Maar de vraag blijft, wil Hij betrokken zijn bij het reilen en zeilen van mijn kleine wereld? Hoe weten we dat? Voor mij was de manier om dit te ontdekken het bidden en Hem te vragen mij te helpen waar ik het nodig had. Dat voelt voor de eerste keer vreemd en verkeerd, maar ik kwam erachter, hoewel ik dat vreesde, dat Rabbi Brody mij niet misleidde. Hij was bepaald niet de man om dat te doen. De waarheid is echter dat, nadat ik dit een poosje gedaan had, het voelde alsof ik betrokken was in een gesprek met G’d; ik sprak met Hem met mijn stem en Hij antwoordde met de wereld om mij heen, soms zo duidelijk dat ik er kippenvel van kreeg.

Dit liet mij zien dat ondanks mijn twijfels, Hij naar mij luisterde en dat Hij betrokken wilde zijn met mijn leven, zelfs wanneer dit in mijn ogen onbeduidend was. Maar wilde G’d mij ook horen wanneer ik faalde, wanneer ik te beschaamd was mijn mond open te doen vanwege mijn boosheid of egoistisch gedrag? Dit is waar het werkelijk allemaal om draait bij de eerste pilaar van het geloof. Daar is beslist een G’d die betrokken is bij elk ding dat wij doen, Die ons wil horen en het aller belangrijkste is dat Hij van ons wil horen wanneer we plat op ons gezicht zijn gegaan en werkelijk iets stoms of verkeerds deden.

Ons struikelen zal ons zeker zeer doen in het leven, soms heel erg. Maar dit gebeurt wanneer het nodig is dat wij naar G’d gaan en Hem vertellen, wat Hij allang weet, wat we hebben gedaan. Hij weet het al, maar wij moeten het zeggen. Als we niet weten waarom we het deden, wat het ook was, dan moeten we om hulp vragen het te begrijpen. We moeten hulp vragen om het beter te doen. We moeten om vergiffenis vragen en om hulp om terug te keren naar de juiste weg. We moeten G’d smeken ons de kracht te geven weer in ons zelf te geloven en niet in de val te trappen om onszelf en anderen te zien alsof wij alleen bestaan uit de fouten die we maakten.

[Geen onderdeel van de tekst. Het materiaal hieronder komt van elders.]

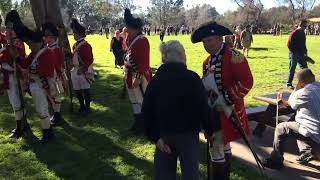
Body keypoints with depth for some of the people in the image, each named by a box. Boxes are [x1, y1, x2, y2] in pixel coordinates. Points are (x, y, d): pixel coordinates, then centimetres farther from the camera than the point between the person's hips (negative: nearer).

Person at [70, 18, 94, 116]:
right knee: (77, 90, 15)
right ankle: (82, 106, 31)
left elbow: (90, 60, -16)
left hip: (84, 71, -8)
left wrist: (84, 68, -21)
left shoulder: (86, 45, -13)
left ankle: (87, 108, 14)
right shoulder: (75, 45, 12)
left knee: (85, 90, 1)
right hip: (75, 71, 8)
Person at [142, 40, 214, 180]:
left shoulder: (155, 80, -1)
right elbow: (203, 108, -13)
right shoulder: (192, 78, -12)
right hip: (188, 133, -3)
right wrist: (210, 130, 1)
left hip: (163, 134, 4)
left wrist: (155, 136, -1)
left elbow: (147, 111, -3)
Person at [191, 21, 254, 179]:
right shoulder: (208, 61, 11)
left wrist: (227, 99, -22)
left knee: (217, 146, -5)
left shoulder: (233, 56, -14)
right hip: (212, 110, 8)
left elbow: (246, 82, -20)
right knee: (223, 143, 20)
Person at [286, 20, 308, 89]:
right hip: (294, 54, -8)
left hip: (301, 54, 8)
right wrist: (295, 52, -13)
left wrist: (305, 52, 10)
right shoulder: (294, 33, -12)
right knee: (292, 69, -1)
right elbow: (289, 44, -14)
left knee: (305, 68, 9)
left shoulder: (303, 33, 11)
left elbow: (303, 44, 20)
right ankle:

Er is een uitdrukking waar ik erg van houd: Laat zij die je haten degenen zijn die je motiveren. Hetzelfde kan gezegd worden van de fouten die wij maken. Laat onze fouten ons motiveren, dan dalen we om der wille van het stijgen. Net zoals we zeggen “Als G’d het wil” en ons en de anderen daarbij herinneren dat onze plannen niets betekenen totdat G’d er achter staat, de fouten die we maken – en die anderen maken – gebeuren alleen omdat ze een deel zijn van een groter plan dat G’d in beweging heeft gezet. En in Zijn plannen zijn we betrokken, als de plannen van een liefhebbende Vader, die altijd en uiteindelijk een gelegenheid voor ons zijn om het beter te doen en de wereld een beetje beter te maken.